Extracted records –
◆ ◆ ◆ ◆ ◆ ◆ ◆
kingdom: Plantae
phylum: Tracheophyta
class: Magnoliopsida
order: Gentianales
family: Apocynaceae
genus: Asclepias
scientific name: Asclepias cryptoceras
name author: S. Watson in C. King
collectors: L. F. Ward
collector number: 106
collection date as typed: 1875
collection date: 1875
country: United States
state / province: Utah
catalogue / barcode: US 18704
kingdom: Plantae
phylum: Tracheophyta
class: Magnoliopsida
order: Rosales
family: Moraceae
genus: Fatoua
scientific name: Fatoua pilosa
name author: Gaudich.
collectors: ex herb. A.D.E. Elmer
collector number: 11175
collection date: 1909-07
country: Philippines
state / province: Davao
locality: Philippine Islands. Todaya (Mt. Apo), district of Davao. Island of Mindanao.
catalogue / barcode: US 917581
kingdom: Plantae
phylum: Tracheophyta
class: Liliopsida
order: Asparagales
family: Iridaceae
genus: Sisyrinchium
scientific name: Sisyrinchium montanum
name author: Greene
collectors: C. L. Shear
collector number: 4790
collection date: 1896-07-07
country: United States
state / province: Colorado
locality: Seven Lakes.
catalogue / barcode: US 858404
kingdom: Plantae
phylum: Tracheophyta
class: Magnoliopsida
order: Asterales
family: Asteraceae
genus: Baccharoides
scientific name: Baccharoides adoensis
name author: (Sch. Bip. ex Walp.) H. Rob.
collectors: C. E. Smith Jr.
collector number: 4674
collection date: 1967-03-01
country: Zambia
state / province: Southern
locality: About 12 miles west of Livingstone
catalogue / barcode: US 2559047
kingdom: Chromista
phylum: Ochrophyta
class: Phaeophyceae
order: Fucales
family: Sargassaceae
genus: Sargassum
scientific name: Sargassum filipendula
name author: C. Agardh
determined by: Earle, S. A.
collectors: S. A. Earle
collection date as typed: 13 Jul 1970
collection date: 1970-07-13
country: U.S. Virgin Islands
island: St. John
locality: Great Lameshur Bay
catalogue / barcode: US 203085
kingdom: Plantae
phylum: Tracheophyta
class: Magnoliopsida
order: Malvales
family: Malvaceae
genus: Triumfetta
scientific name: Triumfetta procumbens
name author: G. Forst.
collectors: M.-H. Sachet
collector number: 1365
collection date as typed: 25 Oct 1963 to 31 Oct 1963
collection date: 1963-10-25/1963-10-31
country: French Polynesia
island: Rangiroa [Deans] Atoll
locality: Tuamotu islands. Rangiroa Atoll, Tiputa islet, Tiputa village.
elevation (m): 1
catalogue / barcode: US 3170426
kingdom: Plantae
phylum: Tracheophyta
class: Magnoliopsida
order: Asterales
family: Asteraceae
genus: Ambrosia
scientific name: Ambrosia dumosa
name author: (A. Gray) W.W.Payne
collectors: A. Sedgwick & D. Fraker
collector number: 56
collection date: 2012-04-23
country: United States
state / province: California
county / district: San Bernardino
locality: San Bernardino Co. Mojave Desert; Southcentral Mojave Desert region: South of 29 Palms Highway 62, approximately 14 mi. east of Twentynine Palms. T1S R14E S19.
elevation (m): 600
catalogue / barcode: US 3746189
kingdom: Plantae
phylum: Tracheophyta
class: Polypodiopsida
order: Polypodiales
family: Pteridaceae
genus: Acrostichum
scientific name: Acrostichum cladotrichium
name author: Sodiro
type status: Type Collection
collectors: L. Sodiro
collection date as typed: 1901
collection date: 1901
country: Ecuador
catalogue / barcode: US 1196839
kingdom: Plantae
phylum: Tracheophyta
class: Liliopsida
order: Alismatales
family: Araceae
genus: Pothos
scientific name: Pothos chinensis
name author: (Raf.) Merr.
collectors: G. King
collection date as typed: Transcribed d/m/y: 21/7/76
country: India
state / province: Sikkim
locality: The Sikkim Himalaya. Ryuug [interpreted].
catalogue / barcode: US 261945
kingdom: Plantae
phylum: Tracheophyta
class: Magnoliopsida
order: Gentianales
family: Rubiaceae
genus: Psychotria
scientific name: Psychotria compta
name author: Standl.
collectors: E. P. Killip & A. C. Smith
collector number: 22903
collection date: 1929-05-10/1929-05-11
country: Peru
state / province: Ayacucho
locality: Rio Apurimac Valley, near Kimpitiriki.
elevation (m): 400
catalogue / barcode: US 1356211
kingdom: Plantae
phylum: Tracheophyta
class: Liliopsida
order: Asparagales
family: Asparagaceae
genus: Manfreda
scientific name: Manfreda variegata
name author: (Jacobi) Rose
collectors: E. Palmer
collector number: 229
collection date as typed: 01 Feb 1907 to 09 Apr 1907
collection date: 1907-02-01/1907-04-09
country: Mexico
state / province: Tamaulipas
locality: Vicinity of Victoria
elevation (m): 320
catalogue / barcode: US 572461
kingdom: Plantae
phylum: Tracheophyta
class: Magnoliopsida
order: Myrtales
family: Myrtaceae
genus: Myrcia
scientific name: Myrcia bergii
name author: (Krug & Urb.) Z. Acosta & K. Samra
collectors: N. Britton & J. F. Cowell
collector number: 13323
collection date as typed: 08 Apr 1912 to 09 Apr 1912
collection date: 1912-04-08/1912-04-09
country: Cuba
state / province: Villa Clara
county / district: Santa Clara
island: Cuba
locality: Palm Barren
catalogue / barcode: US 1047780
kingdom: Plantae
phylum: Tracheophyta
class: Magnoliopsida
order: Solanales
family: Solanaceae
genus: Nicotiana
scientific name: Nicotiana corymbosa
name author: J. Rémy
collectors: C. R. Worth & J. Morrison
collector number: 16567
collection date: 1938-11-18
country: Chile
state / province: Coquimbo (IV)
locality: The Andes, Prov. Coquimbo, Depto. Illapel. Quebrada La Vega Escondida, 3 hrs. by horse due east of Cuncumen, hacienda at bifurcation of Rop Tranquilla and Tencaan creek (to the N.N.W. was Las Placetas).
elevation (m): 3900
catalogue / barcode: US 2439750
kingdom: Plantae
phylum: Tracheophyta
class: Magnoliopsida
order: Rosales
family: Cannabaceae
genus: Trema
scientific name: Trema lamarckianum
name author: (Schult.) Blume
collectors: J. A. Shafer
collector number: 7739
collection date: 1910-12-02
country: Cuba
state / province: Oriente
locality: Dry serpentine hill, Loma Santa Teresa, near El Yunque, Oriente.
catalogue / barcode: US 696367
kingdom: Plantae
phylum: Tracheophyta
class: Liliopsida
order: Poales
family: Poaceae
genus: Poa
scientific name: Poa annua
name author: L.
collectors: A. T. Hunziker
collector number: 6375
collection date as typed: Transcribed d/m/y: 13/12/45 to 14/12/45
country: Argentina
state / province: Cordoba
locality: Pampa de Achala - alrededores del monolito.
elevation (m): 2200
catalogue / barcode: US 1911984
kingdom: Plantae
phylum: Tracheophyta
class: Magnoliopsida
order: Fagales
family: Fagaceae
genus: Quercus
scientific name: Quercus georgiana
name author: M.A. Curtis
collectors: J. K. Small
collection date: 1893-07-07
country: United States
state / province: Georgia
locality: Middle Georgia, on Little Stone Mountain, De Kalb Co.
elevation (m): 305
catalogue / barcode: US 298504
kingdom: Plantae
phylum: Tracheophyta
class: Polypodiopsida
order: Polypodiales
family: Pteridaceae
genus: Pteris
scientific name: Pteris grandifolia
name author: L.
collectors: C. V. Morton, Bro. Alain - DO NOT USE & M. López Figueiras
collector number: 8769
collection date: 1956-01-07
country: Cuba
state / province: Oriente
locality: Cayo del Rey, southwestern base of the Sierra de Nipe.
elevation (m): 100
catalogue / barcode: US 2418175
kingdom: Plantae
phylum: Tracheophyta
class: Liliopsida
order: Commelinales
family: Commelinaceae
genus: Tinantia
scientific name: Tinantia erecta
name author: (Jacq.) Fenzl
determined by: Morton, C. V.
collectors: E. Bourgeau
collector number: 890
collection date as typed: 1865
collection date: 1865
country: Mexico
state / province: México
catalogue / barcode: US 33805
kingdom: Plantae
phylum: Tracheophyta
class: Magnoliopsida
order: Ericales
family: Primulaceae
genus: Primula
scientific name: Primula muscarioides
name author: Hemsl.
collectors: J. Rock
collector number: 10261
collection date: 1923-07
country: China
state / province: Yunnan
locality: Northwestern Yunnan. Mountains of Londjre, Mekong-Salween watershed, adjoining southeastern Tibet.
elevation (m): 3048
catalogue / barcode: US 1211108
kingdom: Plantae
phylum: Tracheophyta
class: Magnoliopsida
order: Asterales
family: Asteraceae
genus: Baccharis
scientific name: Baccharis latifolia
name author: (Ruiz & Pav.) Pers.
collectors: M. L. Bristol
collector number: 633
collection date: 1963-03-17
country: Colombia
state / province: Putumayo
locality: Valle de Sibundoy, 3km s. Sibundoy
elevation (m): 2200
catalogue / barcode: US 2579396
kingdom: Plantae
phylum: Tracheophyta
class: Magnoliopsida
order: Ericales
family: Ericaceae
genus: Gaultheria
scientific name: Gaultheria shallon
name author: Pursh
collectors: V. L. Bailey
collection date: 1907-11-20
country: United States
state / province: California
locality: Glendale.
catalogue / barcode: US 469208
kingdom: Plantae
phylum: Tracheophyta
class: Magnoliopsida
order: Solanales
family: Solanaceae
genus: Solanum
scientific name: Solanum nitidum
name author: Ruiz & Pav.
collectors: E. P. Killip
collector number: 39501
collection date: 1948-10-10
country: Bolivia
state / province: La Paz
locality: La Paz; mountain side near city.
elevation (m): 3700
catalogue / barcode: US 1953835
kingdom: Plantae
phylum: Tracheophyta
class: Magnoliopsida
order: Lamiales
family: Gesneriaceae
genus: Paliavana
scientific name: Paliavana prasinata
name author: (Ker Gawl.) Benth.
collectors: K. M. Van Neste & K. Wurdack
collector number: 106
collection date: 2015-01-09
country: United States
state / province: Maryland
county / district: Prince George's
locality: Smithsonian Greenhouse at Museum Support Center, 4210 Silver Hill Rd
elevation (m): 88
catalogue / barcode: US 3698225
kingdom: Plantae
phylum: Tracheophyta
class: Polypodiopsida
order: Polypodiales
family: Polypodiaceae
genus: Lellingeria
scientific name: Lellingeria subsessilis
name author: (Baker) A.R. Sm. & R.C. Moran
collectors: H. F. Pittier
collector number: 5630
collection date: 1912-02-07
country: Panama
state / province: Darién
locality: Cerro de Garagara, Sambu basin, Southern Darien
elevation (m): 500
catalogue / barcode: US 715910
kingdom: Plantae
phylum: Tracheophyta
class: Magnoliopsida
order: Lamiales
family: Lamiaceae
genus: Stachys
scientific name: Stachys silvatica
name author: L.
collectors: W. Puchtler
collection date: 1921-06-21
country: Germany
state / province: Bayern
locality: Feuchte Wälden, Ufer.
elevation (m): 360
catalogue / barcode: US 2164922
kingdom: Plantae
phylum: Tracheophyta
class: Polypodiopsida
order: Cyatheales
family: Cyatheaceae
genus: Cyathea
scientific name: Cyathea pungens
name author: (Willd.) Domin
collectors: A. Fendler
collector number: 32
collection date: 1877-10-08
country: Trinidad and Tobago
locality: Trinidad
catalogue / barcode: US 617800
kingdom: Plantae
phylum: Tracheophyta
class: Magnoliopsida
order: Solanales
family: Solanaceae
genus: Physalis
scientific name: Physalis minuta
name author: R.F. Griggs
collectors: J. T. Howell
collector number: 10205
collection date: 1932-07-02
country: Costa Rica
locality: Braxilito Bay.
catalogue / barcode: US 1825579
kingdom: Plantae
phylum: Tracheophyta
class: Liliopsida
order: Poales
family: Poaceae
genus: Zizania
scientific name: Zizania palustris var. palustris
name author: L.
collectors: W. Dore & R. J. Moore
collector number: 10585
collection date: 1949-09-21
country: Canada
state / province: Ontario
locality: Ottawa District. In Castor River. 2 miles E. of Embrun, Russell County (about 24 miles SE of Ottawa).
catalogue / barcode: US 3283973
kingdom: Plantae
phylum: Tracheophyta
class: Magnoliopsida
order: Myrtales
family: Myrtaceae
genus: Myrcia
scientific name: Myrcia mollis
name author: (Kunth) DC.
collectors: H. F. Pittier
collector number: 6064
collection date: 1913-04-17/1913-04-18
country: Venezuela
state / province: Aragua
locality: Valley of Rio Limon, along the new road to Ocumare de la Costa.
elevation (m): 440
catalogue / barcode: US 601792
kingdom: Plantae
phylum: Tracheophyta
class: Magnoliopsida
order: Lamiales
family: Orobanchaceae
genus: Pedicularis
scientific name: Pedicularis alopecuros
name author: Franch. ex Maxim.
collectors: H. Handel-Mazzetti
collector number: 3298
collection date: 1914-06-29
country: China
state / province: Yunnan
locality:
◆ ◆ ◆ ◆ ◆ ◆ ◆
Problem statement – Return the lines of the data from the one holding "collectors: N. Britton & J. F. Cowell" to the one holding "country: Chile", inclusive, copied word for word.

Finished answer –
collectors: N. Britton & J. F. Cowell
collector number: 13323
collection date as typed: 08 Apr 1912 to 09 Apr 1912
collection date: 1912-04-08/1912-04-09
country: Cuba
state / province: Villa Clara
county / district: Santa Clara
island: Cuba
locality: Palm Barren
catalogue / barcode: US 1047780
kingdom: Plantae
phylum: Tracheophyta
class: Magnoliopsida
order: Solanales
family: Solanaceae
genus: Nicotiana
scientific name: Nicotiana corymbosa
name author: J. Rémy
collectors: C. R. Worth & J. Morrison
collector number: 16567
collection date: 1938-11-18
country: Chile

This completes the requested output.